Bei Rezepturen mit mehr als 70% Eianteil wird Ei meist nicht nur als funktioneller Bestandteil, sondern auch als Geschmacksträger eingesetzt – z. B. in Omelettes oder Rührei. Für solche Anwendungen nützen viele der aktuellen Anbieter künstliche Zusatzstoffe. Darauf verzichten wir bewusst. Unsere Stärke liegt aktuell bei Anwendungen, bei denen Ei eine technische Funktion übernimmt – z. B. als Bindemittel in Pasta, natürlicher Emulgator in Saucen oder als Volumengeber in Backwaren oder Desserts wie Mousse– dort erzielen wir exzellente Ergebnisse.
«Unsere Stärke liegt aktuell bei Anwendungen, bei denen Ei eine technische Funktion übernimmt – z. B. als Bindemittel in Pasta, natürlicher Emulgator in Saucen oder als Volumengeber in Backwaren oder Desserts.»
Entwickeln Sie die Ei-Alternativen selbst oder arbeiten Sie mit Partnern?
Die Grundentwicklung erfolgt inhouse – insbesondere die Rezeptur und Rohstoffverarbeitung. Parallel arbeiten wir mit Partnern wie der Berner Fachhochschule, Innosuisse, Richemont Fachschule sowie spezialisierten Produzenten zusammen, um unsere Prozesse zu testen und weiter zu skalieren. Die Kombination aus wissenschaftlicher Validierung und praxisnaher Anwendung ist für uns entscheidend.
Wer sind Ihre Hauptkunden?
Unsere Kunden sind hauptsächlich Unternehmen im Bereich Gastronomie, Bäckerei und Lebensmittelherstellung. Zu unseren bekanntesten Partnern zählen tibits, HILTL, Marriott, Pistor oder der ZFV. Auch mit Coop oder Swiss International Air Lines haben wir bereits zusammengearbeitet. Neuerdings arbeiten wir auch mit einem grossen Pastahersteller in Süddeutschland zusammen. Es setzen aber auch viele Kleinbetriebe auf EggField. Besonders geschätzt wird unsere Lösung von Kunden, die auf Innovation, Nachhaltigkeit und Effizienz setzen.
Welche Rückmeldungen erhalten Sie aus der Gastronomie und von Endkunden?
Sehr positive. Unsere Produkte überzeugen durch einfache Anwendung, neutrale Farbe, angenehmen Geschmack sowie durch zuverlässige Funktion. Köchinnen und Bäcker berichten, dass Betriebsabläufe und Allergenkontrolle vereinfacht werden, da auf das Ei verzichtet werden kann. Zusätzlich sehen sie gerade bei kurz haltbaren Produkten eine längere Haltbarkeit ihrer Produkte, wie wenn sie Ei verwenden. Eine längere Haltbarkeit reduziert Food Waste und spart Geld.
«Unsere Produkte überzeugen durch einfache Anwendung, neutrale Farbe, angenehmen Geschmack sowie durch zuverlässige Funktion.»
Wie stark beeinflussen Eier-Lieferengpässe oder Preissteigerungen die Nachfrage?
= = = = =
# ZU ERLEDIGENDE AUFGABEN
a) Welche Unternehmen nennt der Auszug über Ei-Alternativen als die bekanntesten Partner? Führe alle auf.
b) Wiederhole aus dem Auszug über Ei-Alternativen wortgetreu die Stelle, die mit „Die Grundentwicklung erfolgt“ beginnt und sich bis einschließlich „für uns entscheidend.“ erstreckt.
= = = = =
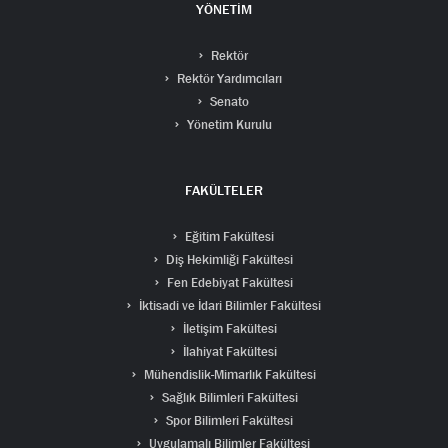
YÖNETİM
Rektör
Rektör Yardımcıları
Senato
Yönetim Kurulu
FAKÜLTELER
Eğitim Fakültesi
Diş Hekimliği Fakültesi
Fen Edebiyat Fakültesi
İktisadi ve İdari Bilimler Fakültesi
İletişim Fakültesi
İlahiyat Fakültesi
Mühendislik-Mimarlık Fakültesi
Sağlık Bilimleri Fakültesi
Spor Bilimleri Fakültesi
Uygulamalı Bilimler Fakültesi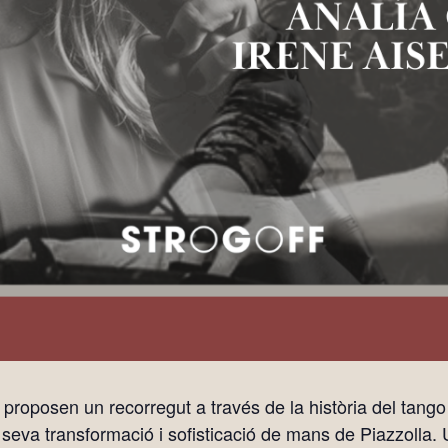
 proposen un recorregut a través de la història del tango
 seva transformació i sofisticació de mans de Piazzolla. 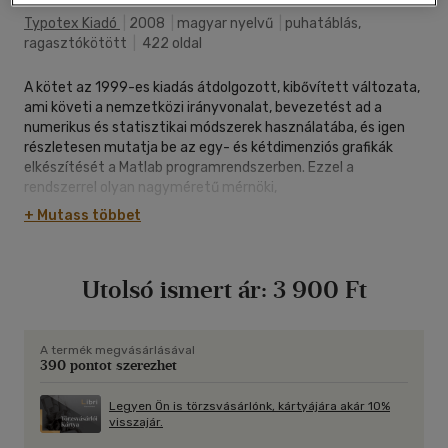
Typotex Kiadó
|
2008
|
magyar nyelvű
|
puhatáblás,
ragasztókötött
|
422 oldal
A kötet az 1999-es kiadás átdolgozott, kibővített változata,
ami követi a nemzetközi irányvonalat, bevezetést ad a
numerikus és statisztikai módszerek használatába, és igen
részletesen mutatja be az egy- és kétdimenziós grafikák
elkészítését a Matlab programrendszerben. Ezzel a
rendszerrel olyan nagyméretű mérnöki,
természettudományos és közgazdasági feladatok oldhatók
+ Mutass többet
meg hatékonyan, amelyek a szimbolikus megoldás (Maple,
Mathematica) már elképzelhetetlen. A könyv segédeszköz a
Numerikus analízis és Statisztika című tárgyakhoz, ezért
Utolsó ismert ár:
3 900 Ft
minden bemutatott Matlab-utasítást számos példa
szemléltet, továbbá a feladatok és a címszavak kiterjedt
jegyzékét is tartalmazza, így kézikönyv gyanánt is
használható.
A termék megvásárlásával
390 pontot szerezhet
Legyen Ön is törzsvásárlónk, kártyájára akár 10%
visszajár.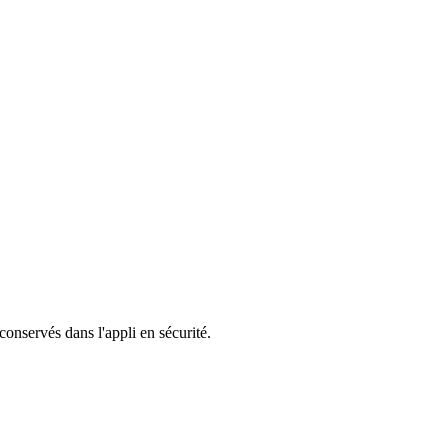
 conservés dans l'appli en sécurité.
= = = = =
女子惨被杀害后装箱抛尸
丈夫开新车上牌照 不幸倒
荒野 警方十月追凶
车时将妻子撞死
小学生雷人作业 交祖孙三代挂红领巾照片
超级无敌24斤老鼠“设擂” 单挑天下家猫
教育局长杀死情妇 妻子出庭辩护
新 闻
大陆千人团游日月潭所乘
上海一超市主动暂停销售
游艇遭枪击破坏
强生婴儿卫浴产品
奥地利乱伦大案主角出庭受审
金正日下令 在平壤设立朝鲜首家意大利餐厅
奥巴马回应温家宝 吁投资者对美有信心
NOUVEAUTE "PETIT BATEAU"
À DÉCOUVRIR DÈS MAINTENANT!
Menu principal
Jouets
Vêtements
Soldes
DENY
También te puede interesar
= = = = =
# ANTWORTEN NACH NUMMER
a) tibits, HILTL, Marriott, Pistor, ZFV

b)
Die Grundentwicklung erfolgt inhouse – insbesondere die Rezeptur und Rohstoffverarbeitung. Parallel arbeiten wir mit Partnern wie der Berner Fachhochschule, Innosuisse, Richemont Fachschule sowie spezialisierten Produzenten zusammen, um unsere Prozesse zu testen und weiter zu skalieren. Die Kombination aus wissenschaftlicher Validierung und praxisnaher Anwendung ist für uns entscheidend.